[Records from a data collection]
——
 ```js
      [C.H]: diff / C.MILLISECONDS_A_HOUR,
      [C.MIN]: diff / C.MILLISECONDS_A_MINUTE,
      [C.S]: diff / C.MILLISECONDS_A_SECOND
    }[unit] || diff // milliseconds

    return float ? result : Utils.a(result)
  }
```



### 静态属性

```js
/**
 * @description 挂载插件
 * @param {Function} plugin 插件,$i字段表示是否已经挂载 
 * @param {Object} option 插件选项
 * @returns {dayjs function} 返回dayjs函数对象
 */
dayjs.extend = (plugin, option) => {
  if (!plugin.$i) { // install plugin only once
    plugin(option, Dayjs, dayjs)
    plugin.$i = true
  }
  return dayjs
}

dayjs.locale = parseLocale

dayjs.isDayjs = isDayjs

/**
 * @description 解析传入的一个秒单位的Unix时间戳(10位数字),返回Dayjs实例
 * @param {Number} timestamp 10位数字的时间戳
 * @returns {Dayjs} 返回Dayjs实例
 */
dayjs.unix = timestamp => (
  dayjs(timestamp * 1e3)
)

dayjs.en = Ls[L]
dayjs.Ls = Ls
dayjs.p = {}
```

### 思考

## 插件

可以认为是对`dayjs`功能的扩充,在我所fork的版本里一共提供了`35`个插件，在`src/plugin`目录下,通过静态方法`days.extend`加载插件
——
Return all of the data above exactly, leaving out no line.

 ```js
      [C.H]: diff / C.MILLISECONDS_A_HOUR,
      [C.MIN]: diff / C.MILLISECONDS_A_MINUTE,
      [C.S]: diff / C.MILLISECONDS_A_SECOND
    }[unit] || diff // milliseconds

    return float ? result : Utils.a(result)
  }
```



### 静态属性

```js
/**
 * @description 挂载插件
 * @param {Function} plugin 插件,$i字段表示是否已经挂载 
 * @param {Object} option 插件选项
 * @returns {dayjs function} 返回dayjs函数对象
 */
dayjs.extend = (plugin, option) => {
  if (!plugin.$i) { // install plugin only once
    plugin(option, Dayjs, dayjs)
    plugin.$i = true
  }
  return dayjs
}

dayjs.locale = parseLocale

dayjs.isDayjs = isDayjs

/**
 * @description 解析传入的一个秒单位的Unix时间戳(10位数字),返回Dayjs实例
 * @param {Number} timestamp 10位数字的时间戳
 * @returns {Dayjs} 返回Dayjs实例
 */
dayjs.unix = timestamp => (
  dayjs(timestamp * 1e3)
)

dayjs.en = Ls[L]
dayjs.Ls = Ls
dayjs.p = {}
```

### 思考

## 插件

可以认为是对`dayjs`功能的扩充,在我所fork的版本里一共提供了`35`个插件，在`src/plugin`目录下,通过静态方法`days.extend`加载插件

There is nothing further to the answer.